DOCUMENT EXCERPT:
■ ■ ■ ■

DisplayMate Technologies specializes in advanced
mathematical display optimizations and precision quantitative and analytical
scientific display factory calibrations to deliver outstanding image and
picture quality and accuracy while increasing the effective visual Contrast
Ratio of the panel and producing a higher calibrated brightness than is
achievable with traditional calibration methods. We can also make lower cost
displays look almost as good as more expensive higher performance panels. These
articles are a brief introductory critical analysis. Our optimizations correct
these deficiencies and much more. If you are a display or product manufacturer
and want to turn a standard panel into a spectacular one Contact DisplayMate Technologies
to learn more.
Suggestions for Google:
1.
Eliminate the primitive 16-bit display interface and fix the Browser,
Gallery and other applications.
2.

■ ■ ■ ■

THE DATA:
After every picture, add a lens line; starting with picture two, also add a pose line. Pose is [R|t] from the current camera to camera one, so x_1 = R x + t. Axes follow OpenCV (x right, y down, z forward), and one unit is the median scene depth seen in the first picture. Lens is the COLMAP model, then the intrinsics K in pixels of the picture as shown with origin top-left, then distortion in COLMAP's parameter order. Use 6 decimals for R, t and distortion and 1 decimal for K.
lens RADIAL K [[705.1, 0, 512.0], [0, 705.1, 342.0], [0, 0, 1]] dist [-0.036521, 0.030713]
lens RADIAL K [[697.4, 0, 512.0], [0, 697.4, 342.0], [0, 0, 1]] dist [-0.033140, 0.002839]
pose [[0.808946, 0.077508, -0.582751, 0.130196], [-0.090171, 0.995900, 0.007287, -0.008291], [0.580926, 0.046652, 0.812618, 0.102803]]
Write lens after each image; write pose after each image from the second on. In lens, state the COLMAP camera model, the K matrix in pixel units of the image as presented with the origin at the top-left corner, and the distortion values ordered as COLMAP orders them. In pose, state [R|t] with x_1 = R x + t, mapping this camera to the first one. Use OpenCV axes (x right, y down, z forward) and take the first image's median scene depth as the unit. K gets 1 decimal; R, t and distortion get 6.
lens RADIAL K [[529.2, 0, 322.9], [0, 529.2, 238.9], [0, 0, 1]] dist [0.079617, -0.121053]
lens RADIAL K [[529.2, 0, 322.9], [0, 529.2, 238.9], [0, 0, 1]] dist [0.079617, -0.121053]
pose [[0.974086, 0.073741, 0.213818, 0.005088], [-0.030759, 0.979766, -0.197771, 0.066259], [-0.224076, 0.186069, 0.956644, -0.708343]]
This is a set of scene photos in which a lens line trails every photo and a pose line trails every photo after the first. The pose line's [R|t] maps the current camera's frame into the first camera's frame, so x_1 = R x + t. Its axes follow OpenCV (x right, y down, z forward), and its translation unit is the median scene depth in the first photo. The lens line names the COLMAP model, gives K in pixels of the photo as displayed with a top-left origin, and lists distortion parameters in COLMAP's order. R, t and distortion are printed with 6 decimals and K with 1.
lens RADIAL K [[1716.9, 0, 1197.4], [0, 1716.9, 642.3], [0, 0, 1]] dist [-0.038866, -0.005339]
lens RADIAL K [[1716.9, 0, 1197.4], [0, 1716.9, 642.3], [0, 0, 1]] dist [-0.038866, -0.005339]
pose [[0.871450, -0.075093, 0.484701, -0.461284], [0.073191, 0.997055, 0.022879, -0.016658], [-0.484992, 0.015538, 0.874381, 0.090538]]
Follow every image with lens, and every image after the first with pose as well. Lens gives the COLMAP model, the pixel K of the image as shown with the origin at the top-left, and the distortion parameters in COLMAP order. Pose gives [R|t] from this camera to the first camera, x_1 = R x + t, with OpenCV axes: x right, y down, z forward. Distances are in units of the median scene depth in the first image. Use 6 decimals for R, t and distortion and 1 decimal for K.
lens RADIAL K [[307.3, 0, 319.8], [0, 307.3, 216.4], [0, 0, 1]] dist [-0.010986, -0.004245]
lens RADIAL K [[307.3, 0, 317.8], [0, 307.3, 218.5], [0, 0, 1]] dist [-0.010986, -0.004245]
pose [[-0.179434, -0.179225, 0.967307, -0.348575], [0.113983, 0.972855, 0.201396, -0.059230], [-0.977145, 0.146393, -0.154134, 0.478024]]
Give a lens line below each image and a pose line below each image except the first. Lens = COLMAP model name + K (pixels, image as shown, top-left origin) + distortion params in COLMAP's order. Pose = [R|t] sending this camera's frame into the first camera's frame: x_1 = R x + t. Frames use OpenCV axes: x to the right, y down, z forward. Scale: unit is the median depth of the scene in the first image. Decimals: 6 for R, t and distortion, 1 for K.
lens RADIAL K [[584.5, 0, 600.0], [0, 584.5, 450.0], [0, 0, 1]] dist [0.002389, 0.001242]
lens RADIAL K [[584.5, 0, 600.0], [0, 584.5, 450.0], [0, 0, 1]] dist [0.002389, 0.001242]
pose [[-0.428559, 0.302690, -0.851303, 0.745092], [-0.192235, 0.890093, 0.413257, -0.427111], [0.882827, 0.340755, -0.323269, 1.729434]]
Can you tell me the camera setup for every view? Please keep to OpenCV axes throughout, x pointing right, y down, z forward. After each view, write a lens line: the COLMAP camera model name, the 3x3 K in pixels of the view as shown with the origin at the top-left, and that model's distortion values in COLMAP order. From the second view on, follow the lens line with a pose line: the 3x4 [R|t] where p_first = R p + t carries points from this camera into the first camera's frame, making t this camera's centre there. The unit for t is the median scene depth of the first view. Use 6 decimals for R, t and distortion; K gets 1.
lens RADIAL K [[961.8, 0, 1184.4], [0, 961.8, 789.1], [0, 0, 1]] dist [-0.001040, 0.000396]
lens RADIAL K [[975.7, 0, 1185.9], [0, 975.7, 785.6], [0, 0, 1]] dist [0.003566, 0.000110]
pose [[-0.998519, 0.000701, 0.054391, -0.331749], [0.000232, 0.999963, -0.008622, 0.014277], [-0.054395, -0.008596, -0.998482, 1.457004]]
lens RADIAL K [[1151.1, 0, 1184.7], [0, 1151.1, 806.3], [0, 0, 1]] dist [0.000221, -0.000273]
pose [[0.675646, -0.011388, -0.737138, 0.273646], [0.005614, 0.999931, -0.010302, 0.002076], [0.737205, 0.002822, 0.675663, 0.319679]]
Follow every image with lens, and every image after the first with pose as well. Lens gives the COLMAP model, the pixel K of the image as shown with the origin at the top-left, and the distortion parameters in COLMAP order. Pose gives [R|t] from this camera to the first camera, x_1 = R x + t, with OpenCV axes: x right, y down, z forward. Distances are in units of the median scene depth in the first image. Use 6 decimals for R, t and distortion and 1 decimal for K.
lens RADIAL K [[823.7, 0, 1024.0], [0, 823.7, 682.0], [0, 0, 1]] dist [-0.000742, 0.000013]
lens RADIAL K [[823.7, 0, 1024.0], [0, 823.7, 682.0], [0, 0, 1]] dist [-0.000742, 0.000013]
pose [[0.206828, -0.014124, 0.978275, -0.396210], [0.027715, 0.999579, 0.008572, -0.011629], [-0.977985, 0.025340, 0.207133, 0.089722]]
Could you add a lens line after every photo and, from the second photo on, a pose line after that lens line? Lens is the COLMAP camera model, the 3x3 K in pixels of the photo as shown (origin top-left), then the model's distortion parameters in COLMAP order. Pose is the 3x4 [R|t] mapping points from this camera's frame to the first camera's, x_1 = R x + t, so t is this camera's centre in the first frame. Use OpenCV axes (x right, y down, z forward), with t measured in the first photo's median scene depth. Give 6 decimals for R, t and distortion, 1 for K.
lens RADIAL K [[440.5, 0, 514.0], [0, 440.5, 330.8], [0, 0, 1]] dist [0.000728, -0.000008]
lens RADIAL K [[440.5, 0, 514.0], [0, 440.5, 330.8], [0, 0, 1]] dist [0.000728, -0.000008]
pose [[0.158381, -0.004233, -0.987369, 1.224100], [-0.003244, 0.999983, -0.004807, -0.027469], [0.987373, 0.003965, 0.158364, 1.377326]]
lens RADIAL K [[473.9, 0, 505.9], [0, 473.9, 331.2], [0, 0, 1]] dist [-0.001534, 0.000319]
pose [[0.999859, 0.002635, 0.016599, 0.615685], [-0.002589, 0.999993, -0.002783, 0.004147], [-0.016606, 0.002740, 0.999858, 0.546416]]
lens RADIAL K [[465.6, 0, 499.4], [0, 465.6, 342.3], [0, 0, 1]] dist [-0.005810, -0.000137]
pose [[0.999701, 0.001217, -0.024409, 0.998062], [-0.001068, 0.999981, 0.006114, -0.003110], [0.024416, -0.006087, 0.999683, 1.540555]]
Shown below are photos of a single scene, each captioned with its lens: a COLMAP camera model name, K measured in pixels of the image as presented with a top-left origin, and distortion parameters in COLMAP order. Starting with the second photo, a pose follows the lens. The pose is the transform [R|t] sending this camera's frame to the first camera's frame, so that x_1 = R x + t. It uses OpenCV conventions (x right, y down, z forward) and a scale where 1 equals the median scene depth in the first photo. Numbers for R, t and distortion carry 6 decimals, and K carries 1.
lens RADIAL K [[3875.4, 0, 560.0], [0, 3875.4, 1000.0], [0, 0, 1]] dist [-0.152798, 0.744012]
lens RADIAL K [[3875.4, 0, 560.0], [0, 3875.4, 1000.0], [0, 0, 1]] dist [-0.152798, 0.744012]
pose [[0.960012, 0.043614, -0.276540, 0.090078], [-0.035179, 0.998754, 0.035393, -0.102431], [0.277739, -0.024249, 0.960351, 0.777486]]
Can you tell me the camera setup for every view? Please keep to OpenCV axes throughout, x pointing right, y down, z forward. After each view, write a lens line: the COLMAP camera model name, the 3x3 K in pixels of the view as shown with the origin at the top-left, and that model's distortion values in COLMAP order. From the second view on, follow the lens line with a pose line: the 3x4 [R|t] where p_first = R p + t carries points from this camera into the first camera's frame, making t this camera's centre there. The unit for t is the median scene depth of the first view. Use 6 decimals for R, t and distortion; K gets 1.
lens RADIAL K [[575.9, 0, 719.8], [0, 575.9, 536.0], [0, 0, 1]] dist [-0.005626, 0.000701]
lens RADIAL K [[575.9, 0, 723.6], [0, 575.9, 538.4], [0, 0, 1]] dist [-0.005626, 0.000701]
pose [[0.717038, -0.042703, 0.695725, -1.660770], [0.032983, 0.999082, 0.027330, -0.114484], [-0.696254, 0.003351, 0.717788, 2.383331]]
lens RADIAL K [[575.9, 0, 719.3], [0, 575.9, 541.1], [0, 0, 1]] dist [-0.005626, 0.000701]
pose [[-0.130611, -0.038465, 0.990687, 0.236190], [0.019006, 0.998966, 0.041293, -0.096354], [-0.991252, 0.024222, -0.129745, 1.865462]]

■ ■ ■ ■

WHAT TO WORK ON:
a. In the DisplayMate excerpt, which display interface does the first suggestion for Google say to eliminate?
b. Revise the DisplayMate excerpt starting at "DisplayMate Technologies specializes" and ending at "to learn more.", putting "budget" in place of "lower cost".
The records have no connection to the text.

ANSWERS TO THE EXERCISE:
a. The primitive 16-bit display interface.

b.
DisplayMate Technologies specializes in advanced
mathematical display optimizations and precision quantitative and analytical
scientific display factory calibrations to deliver outstanding image and
picture quality and accuracy while increasing the effective visual Contrast
Ratio of the panel and producing a higher calibrated brightness than is
achievable with traditional calibration methods. We can also make budget
displays look almost as good as more expensive higher performance panels. These
articles are a brief introductory critical analysis. Our optimizations correct
these deficiencies and much more. If you are a display or product manufacturer
and want to turn a standard panel into a spectacular one Contact DisplayMate Technologies
to learn more.